Trente experts traquent la flavescence dorée
- Vendredi 16 septembre 2016
Une étrange battue se déroule ce mardi matin dans les vignes de La Tour-de-Peilz. Une quinzaine de vignerons arpentent les allées, à l’affût de ceps atteints de flavescence dorée, dans l’unique région vaudoise touchée par cette maladie de quarantaine incurable.

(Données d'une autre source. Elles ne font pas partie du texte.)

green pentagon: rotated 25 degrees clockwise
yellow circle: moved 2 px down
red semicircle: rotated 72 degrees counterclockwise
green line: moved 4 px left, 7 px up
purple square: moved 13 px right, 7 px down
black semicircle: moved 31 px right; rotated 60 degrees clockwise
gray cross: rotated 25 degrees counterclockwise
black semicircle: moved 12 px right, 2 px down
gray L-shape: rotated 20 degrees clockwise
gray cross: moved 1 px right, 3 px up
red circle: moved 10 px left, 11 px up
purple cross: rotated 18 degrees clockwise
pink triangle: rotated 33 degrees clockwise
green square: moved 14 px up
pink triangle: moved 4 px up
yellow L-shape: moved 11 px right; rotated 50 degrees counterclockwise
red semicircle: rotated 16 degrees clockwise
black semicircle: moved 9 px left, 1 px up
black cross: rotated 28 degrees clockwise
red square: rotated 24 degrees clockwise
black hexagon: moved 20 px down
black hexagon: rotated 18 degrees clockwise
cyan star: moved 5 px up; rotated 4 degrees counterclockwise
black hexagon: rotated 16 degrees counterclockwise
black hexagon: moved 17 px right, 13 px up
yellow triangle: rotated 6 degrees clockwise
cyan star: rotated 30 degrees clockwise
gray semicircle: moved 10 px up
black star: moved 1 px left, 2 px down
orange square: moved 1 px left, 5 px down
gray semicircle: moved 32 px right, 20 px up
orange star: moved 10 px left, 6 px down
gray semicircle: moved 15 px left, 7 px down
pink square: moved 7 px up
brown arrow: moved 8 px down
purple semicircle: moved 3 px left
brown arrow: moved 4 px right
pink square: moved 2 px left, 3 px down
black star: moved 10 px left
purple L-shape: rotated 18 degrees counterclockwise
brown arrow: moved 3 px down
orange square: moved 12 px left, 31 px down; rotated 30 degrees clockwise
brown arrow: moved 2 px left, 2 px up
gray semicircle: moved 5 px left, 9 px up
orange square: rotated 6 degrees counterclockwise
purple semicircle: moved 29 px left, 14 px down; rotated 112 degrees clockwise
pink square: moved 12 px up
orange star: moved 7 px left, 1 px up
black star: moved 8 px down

L’autre moitié des 32 experts que comptera dès lors le vignoble vaudois répétera l’opération la semaine prochaine. «Jusque-là, on a fait beaucoup de théorie, il nous manquait la pratique», explique Michel Jeanrenaud, chef de projet au Service de l’agriculture et de la viticulture du canton (SAVI).
Poser un diagnostic
Précautionneusement, les apprentis experts soulèvent les feuilles recroquevillées, tordent les sarments souples et verts ou observent l’absence de grappes sur les six ceps malades laissés là pour l’exercice. Ils se familiarisent avec les trois symptômes de la flavescence dorée, aussi appelée jaunisse de la vigne, qui oblige à l’arrachage. Ils devront être capables de les repérer dans les vignes des confrères qui feront appel à eux en cas de doute, de poser un diagnostic, puis d’alerter le SAVI, qui prendra le relais.
Deux mouches, un risque
Outre la rubalise jaune et noire qui marque les ceps malades, rien n’indique a priori la zone de quarantaine. Sauf, peut-être, les trois parcelles adjacentes, qui arborent des rangées de ceps tout neufs. «On a arraché 7000 m2 de vignes à Blonay et à La Tour-de-Peilz l’année passée, explique Michel Jeanrenaud. Elles étaient attaquées à hauteur de 20 à 30%, c’est irrécupérable. Cette année, ce serait monté à 70%.»
Les six ceps malades seront arrachés juste après l’exercice, mais les vignes qui les contiennent seront épargnées. Un traitement de la zone à l’insecticide a permis de réduire drastiquement le nombre de cicadelles, petites mouches piqueuses qui transmettent le phytoplasme ravageur.
Aujourd’hui, les comptages font état de deux mouches dans la région (contre 450 à Yvorne, où la maladie est absente et, donc, la cicadelle inoffensive). «Le risque est minime, mais tant que des cicadelles infectées volent, il existe», prévient Frédéric Blanc, président de Vitiplus, organe chargé, notamment, d’organiser la formation continue des viticulteurs, et membre du groupe de travail vaudois constitué pour lutter contre la flavescence (lire encadré).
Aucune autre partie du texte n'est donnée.